By Emily Brown, ’21

When I began working on this project at the beginning of this semester, I expected to find at most a few dozen photographs by the two men in our collection. Instead, after countless hours of scouring the old archival boxes for prints that contained the trademark “Wilcox” and “Stone” signatures, we have uncovered over 300 photographs in the Special Collections archives. These photographs range in subject from individual portraits to landscape images of early Southwestern University and club and fraternity/sorority group portraits. In addition, we have discovered a few other photographers who lived in Georgetown around roughly the same time period, including J.E.H. Chapman, who worked with Wilcox for a year or so, and G.A. Addison, from whom Wilcox seems to have purchased his Georgetown studio. Over the past few weeks, I have been cataloging and measuring each individual photograph so that we have a better idea of the content and scope of the collection; next, we will begin ordering new supplies for rehousing the photographs so that they are better preserved for the future. Once we have supplies for better storage, we can then begin organizing the collection so that it is easier to search and be more accessible for research. In addition to cataloging the photographs, I have also recently begun conducting research about the lives of N.M. Wilcox and R.J. Stone through the Williamson County Sun archives kept on microfilm at the A. Frank Smith Library. 

 

A short summary of what we know about Wilcox and Stone so far: 

 

Nathan Miles Wilcox was born in Salem, Mississippi in 1845, and relocated to Texas with his family in the 1850s. At the moment I know very little about his young adult life, but by 1880 he was living in Georgetown with his mother and two brothers, although he had not yet discovered his love of photography. In 1882, he married a woman from Georgetown named Minnie Sneed, with whom he eventually had four children.
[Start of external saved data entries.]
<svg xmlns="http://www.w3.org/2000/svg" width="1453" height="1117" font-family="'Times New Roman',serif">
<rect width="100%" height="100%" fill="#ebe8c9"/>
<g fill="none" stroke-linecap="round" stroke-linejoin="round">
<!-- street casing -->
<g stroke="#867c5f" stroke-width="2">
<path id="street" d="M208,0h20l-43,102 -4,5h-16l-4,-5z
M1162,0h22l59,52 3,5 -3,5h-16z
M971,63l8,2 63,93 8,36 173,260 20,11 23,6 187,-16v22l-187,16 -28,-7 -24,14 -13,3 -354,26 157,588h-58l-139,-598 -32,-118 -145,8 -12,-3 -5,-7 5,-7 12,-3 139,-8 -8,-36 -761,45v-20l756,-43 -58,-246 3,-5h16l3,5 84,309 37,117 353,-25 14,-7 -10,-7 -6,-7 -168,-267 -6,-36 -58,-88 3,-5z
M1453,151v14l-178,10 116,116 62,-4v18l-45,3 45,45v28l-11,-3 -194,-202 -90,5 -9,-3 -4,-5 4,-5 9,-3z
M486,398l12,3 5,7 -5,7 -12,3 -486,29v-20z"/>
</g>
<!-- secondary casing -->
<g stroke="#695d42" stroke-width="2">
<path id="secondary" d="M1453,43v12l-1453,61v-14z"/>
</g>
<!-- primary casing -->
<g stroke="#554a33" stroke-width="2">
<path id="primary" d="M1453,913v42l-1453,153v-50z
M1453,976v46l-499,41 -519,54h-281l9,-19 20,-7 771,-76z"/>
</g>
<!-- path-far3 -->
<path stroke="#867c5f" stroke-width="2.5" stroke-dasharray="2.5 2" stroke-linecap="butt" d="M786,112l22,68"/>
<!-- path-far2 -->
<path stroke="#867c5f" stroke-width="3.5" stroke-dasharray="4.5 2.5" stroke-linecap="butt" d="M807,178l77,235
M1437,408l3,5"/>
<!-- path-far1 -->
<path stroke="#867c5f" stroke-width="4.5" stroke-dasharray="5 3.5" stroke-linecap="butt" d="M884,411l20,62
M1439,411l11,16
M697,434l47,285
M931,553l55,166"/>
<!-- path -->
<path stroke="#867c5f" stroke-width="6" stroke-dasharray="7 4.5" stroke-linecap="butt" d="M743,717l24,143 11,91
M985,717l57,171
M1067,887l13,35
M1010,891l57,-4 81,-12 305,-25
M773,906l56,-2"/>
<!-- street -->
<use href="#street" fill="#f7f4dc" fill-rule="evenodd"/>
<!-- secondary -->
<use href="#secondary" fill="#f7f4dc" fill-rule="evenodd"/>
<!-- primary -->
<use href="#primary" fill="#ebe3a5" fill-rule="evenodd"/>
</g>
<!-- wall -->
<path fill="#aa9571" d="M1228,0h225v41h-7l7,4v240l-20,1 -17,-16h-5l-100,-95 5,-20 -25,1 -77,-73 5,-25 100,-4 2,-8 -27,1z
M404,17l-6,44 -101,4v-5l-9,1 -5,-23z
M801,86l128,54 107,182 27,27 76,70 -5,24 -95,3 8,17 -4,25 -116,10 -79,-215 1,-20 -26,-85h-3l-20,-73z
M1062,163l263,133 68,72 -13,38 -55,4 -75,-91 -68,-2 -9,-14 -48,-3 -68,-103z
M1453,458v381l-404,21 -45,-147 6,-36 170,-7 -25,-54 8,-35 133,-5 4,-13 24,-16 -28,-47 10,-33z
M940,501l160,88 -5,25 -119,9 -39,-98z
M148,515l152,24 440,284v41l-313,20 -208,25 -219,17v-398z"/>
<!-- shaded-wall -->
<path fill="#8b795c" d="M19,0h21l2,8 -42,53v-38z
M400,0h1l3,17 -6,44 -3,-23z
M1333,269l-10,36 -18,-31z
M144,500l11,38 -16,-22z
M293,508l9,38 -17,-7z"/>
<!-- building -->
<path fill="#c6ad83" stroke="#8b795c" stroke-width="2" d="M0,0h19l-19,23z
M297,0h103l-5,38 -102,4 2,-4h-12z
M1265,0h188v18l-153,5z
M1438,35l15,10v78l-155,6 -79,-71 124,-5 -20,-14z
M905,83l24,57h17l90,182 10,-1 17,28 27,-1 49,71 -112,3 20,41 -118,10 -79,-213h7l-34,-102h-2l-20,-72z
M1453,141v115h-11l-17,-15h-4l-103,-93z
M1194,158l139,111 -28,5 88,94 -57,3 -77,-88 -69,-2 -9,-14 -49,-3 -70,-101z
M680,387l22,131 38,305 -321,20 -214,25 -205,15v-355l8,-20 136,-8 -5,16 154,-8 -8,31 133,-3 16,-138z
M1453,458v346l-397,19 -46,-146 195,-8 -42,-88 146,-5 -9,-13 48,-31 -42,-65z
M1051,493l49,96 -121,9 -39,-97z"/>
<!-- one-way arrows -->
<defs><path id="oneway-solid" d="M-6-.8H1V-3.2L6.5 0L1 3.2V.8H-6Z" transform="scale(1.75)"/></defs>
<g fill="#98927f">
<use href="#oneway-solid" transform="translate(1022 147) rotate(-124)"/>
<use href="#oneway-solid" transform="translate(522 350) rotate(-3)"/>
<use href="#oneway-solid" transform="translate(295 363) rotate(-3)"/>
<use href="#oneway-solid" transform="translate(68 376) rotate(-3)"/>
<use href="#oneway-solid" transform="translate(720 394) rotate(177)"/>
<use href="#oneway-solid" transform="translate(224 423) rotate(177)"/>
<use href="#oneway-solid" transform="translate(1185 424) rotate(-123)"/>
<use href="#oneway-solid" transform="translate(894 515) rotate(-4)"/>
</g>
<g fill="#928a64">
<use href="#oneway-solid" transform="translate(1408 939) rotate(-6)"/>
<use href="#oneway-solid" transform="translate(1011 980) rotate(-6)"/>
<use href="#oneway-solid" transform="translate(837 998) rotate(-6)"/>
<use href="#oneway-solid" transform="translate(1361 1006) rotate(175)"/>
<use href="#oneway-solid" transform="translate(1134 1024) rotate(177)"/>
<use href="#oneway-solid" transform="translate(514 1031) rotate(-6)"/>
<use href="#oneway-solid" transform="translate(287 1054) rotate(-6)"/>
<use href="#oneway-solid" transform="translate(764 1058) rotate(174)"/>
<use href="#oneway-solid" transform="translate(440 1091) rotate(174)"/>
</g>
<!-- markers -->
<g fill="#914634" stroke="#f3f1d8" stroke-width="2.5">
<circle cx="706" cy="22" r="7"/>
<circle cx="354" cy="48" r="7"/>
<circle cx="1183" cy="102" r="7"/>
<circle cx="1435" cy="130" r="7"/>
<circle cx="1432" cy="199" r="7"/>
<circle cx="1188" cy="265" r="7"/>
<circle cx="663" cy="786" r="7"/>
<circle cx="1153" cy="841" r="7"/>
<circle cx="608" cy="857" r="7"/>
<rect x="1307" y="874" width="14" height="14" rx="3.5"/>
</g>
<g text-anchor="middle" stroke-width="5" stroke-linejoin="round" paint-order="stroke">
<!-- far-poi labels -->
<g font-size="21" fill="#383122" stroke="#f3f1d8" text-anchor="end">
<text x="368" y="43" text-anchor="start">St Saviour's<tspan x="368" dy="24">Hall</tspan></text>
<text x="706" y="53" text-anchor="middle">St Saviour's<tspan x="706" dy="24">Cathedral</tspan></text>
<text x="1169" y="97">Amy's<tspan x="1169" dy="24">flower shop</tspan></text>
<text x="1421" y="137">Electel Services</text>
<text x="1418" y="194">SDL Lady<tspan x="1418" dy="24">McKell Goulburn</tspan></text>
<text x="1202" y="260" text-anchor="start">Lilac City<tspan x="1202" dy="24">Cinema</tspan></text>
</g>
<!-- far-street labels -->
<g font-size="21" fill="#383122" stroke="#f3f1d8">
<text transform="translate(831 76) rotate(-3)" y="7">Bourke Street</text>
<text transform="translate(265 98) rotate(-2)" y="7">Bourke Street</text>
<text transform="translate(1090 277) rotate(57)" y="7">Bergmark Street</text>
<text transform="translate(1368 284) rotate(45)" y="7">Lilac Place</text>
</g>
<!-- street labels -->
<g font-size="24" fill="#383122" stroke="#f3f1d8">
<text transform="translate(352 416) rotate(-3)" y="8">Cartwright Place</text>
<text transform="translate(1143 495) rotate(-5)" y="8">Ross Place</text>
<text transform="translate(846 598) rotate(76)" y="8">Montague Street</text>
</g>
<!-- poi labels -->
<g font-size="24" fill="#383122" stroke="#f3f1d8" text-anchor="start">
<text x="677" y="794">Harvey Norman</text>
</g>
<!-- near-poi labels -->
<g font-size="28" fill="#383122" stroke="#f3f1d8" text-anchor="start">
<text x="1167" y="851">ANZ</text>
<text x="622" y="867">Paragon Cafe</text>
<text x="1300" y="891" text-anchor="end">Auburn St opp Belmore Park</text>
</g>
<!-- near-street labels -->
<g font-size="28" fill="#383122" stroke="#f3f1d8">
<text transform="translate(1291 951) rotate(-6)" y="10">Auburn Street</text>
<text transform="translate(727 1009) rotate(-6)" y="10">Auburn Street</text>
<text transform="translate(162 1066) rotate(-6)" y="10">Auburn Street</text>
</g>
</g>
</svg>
By 1887, Wilcox had purchased a photography studio (most likely from G.A. Addison, the only known Georgetown photographer prior to this time). Over the years, Wilcox had a number of partnerships with other photographers, including J.E.H. Chapman in the early 1890s and Masterson in 1913-1914, however, the studio remained primarily under his control for over thirty years. In 1920, Wilcox and his family left Georgetown and moved to Austin, where he became a well-known local historian. He died in 1936 and was buried in Oakwood Cemetery in Austin.

Placement of the cornerstone for the Administration Building [Cullen Building] on September 8, 18... Placement of the cornerstone for the Administration Building [Cullen Building] on September 8, 1898. Photograph taken by N.M. Wilcox.

 

Robert James Stone was born in 1869 in Chappell Hill and spent most of his early life in Caldwell, where he lived with his brother (or possibly half-brother) T.B. Stone and his family. There, he seems to have begun his photography career, although I have not yet discovered any of his works from this time. T.B. Stone and his family moved to Georgetown in 1893, however, it is unclear if R.J. Stone moved with them. Either way, Stone was living in Georgetown by 1896 at the latest, and his first ad appears in the Williamson County Sun in 1897. In Georgetown, he built a name for himself as “Southwestern’s photographer” and advertised his studio in both the local newspaper and the Southwestern University magazine. He married his wife, Vitula Lee, in 1906 and they had three children together. Stone continued to live in Georgetown until his death in 1953, and he was buried in Odd Fellows cemetery directly adjacent to Southwestern University. 

 

Photograph of Robert Stone taken by Stone Photography Studio. Photograph of Robert Stone taken by Stone Photography Studio.


Over the next few weeks, I will be continuing my microfilm research and begin utilizing other sources as well, including census data and birth, marriage, and death records. Hopefully these new avenues of research can help to fill in some of the missing pieces of the two photographer’s lives that I did not uncover through the Williamson County Sun and my preliminary database research.